Ocean Sciences Meeting 2026
University of St Andrews
I attended the Ocean Sciences Meeting in Glasgow in February 2026, the first time this meeting has been held outside of the USA (with a custom-designed tartan for the occasion). Over 6,000 attendees from all over the world descended on the Scottish Event Campus for an expansive and diverse week of presentations and discussions about oceanography. The innovative use of silent disco headphones even allowed multiple sessions to be held in the same large hall simultaneously.

With so many parallel sessions, it was impossible to make it to every presentation that I would have liked to, but I attended fascinating talks on the emerging role of autonomous technology, light in the oceans, and conservation of highly mobile and anadromous marine species. I presented a poster on one of my PhD chapters on the Tuesday afternoon, investigating relationships between Antarctic krill swarm morphology and baleen whale density on the South Georgia shelf. The poster sessions were huge but very busy, and it was probably the most engagement I have ever had through a poster presentation, with lots of interesting conversations.

As I am near the end of my PhD, this was an incredible opportunity to catch up with many collaborators and friends I have made over the last three and a half years, who travelled from around the UK and further afield to attend. I had dinner with colleagues from Dalhousie University in Canada, who I went to Baffin Island with in 2023 and 2024 studying bowhead whale foraging ecology. It was brilliant to talk about how to build on the work we have done together so far as well as to reminisce on good times in the field. Several of the BIOPOLE team, who I was on a research cruise with in 2025, managed to get together for a group photo at the OSM selfie station, and I enjoyed attending their presentations to see all the progress that they have made in the past year.
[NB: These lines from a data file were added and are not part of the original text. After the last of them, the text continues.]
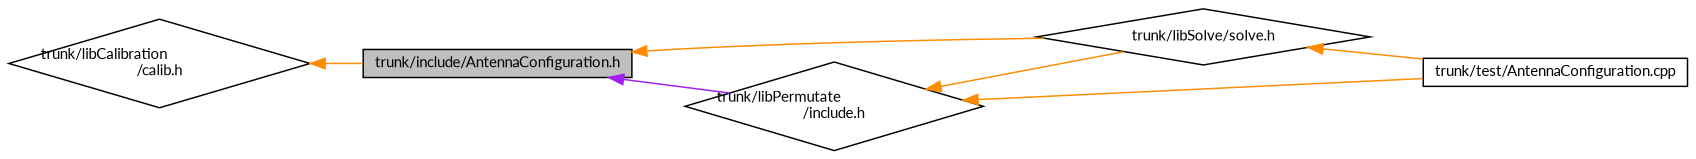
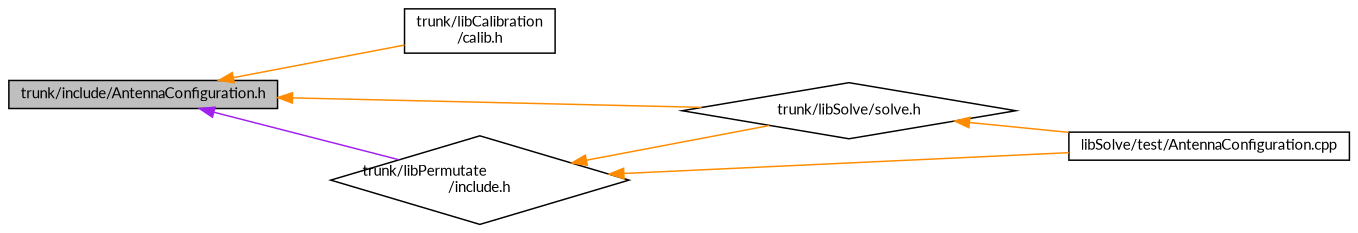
  digraph {
    fontname=Lato
    rankdir=LR
    node [color=black fillcolor=white fontname=Lato fontsize=10 shape=box style=filled]
    edge [color=darkorange dir=back fontname=Lato fontsize=10 labelfontname=Helvetica labelfontsize=10 style=solid]
    n1 [fillcolor=grey75 fontcolor=black height=0.2 label="trunk/include/AntennaConfiguration.h" width=0.4]
-   n2 [height=0.2 label="trunk/libCalibration\l/calib.h" shape=diamond width=0.4]
+   n2 [height=0.2 label="trunk/libCalibration\l/calib.h" width=0.4]
    n3 [height=0.2 label="trunk/libPermutate\l/include.h" shape=diamond width=0.4]
    n4 [height=0.2 label="trunk/libSolve/solve.h" shape=diamond width=0.4]
-   n5 [height=0.2 label="trunk/test/AntennaConfiguration.cpp" width=0.4]
-   n2 -> n1
+   n5 [height=0.2 label="libSolve/test/AntennaConfiguration.cpp" width=0.4]
+   n1 -> n2
    n1 -> n3 [color=purple]
    n1 -> n4
    n3 -> n4
    n3 -> n5
    n4 -> n5
  }
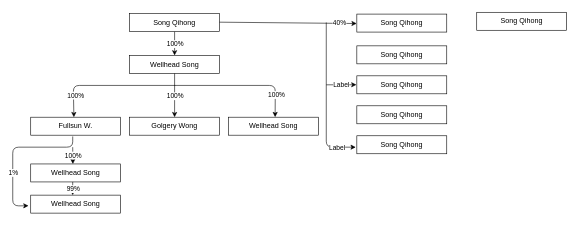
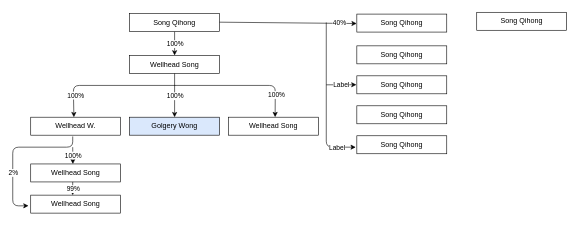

As well as seeing old friends, I was able to meet new people and make new connections, and to attend excellent career panels to get advice and inspiration for my next steps. I also enjoyed being able to spend a few days in Glasgow, which is one of my favourite cities, and despite the long days at OSM, managed to get out for a run along the River Clyde and enjoy all the excellent bridges.
Awardee Profile:
Hayley is a near-completion PhD candidate based in the Scottish Oceans Institute at the University of St Andrews. Her PhD focusses on using scientific echosounding to study predator–prey interactions in pelagic environments. She has studied bowhead whales and Arctic zooplankton as well as Antarctic krill and krill predators, and is interested in how climate change and anthropogenic pressures are impacting food webs and ecosystem function in polar environments.